To the exchange itself, and again, I'm at pains to say that Dawkins did not do very well. The most crucial point they debated was why "creationism" should be taught in a science class. Dawkins did not say what I was screaming at the computer, which is that "creationism", "intelligent design" or any of those other nonsense ideas have absolutely no scientific merit. There is no science behind them - no experiments, no reports, no fact checking. Nothing. They can be talked about in an ethics class, a religion class or a debate class, but not in a science class. Dawkins did not make this point strongly enough.
"Until you guys can explain it [the creation of the universe], I'm sticking with Judeo-Christian philosophy." This is what O'Reilly says in the clip he showed from a previous interview, and the point he parrots again in the recent interview. Dawkins says very politely that this is an extraordinary piece of logic, and he's right. Science is very close to explaining the origin of the universe; there is plenty of evidence for it. But because it's incomplete, O'Reilly chooses to believe in something for which there is absolutely no evidence and defies all scientific beliefs.
Dawkins doesn't challenge the assumption that Jesus existed. People believe this because it was in the New Testament. That's not evidence. Jesus did not exist. If he did, he certainly didn't walk on water, or rise from the dead or fly bodily up to heaven. And his 33 years on Earth (of which only the first 12 and the last one are documented in the New Testament) were, in many ways, filled with examples we should not follow. He never married, nor had children. In fact, his attitude to women seems entirely sexist - what kind of modern leader would want a band of followers that contains no women?
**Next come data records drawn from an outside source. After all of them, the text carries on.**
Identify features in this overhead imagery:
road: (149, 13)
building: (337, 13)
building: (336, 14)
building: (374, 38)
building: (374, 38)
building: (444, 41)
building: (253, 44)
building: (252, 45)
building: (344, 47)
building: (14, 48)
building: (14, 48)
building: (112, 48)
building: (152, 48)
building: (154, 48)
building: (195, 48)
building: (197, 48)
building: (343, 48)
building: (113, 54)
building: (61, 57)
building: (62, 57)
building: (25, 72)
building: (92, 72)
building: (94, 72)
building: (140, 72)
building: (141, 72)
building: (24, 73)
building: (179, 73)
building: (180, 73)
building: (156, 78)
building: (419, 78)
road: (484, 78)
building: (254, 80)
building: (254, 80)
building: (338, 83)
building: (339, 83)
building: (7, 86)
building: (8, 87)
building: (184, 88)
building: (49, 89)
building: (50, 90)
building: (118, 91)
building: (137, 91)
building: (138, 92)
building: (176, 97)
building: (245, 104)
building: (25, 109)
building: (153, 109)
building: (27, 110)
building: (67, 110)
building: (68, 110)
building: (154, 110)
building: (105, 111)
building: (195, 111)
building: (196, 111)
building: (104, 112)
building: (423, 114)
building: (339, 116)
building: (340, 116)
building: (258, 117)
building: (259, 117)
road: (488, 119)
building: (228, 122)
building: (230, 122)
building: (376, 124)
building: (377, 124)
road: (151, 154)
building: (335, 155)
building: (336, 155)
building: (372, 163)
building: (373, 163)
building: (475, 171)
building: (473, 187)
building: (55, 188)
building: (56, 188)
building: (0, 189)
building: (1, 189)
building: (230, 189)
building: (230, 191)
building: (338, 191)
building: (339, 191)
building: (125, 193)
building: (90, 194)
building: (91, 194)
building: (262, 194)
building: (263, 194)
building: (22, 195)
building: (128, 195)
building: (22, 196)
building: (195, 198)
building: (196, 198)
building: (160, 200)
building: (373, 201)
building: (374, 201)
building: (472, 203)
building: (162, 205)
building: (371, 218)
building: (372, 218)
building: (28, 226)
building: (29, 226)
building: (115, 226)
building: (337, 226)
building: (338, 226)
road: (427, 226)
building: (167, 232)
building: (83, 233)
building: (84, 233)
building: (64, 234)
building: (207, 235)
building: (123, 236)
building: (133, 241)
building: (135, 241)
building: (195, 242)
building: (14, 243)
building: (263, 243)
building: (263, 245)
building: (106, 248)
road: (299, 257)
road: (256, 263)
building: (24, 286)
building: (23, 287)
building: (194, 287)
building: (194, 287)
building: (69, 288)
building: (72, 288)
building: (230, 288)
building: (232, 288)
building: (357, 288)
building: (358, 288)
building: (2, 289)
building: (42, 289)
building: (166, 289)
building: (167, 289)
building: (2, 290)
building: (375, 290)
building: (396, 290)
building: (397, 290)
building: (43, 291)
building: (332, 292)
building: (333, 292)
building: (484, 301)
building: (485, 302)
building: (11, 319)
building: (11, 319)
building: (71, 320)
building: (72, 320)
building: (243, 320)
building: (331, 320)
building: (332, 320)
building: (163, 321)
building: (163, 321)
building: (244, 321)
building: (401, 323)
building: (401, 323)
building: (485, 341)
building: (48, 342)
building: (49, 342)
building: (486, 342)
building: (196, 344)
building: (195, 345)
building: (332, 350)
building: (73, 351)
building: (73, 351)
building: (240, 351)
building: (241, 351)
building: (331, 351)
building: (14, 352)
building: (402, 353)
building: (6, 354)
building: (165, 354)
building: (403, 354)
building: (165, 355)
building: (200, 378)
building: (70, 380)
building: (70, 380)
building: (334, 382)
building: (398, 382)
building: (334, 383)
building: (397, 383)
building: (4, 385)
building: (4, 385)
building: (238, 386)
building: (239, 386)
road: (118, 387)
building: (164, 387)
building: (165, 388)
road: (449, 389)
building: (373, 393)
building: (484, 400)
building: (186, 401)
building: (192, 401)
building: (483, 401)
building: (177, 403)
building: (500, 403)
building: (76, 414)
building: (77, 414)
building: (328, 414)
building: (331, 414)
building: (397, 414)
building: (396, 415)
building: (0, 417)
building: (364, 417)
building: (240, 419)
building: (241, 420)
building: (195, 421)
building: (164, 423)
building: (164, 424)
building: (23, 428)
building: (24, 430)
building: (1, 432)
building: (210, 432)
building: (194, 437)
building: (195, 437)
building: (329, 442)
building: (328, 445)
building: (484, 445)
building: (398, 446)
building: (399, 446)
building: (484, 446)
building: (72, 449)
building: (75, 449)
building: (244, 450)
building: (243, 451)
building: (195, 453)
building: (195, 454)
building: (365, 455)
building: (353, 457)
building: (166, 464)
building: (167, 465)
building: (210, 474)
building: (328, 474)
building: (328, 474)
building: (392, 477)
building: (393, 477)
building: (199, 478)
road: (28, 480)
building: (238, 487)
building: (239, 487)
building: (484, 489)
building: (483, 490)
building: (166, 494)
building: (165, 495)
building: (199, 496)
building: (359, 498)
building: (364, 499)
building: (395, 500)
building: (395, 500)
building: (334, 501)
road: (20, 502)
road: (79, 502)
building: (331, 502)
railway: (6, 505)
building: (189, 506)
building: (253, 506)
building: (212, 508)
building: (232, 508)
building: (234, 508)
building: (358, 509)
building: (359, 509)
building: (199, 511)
He is not the perfect example of human behaviour that O'Reilly claims he is. And I believe George W. Bush followed Jesus. He executed 165 prisoners as Governor of Texas and launched two wars as President. Just as Jesus would have wanted it.
Around 1'10" there is another gem from O'Reilly: "I'm a creationist. I believe in evolution, but I believe it was overseen by a higher power." Dawkins is a very polite Englishman, but he should have jumped in immediately and asked for an example of this. "Overseen"? How? When? And what on Earth does that mean? Did God suddenly throw all the fruit on the ground so our ape ancestors would have to walk on the ground to collect it? After 2.5 billion years did he suddenly lob a few fish out onto the land? It's an absolutely ridiculous belief. O'Reilly is one of these modern Christians who tries to fuse his fairy-tale beliefs with modern science. It actually makes him, and all the other people who do it, look more absurd than those lunatics who believe everything in the Bible is real. He says later in the clip that he doesn't believe in Adam and Eve, so presumably he doesn't believe in all the other fairy-tales of the Old Testament (e.g. the man in the whale, the flood, the ark, the talking snake, etc). Thus we can conclude: he believes in the central character of this book of fairy-tales (God), but not the actually fairy-tales that involve him. Or as I like to put it, he believes in Jack, but not the beanstalk. It's ridiculous.
Dawkins must challenge this moron to a full debate. Given a forum in which he cannot be interrupted every 10-15 seconds and in which he can ask his own questions, he would expose this man for the ignoramus and hypocrite that he is.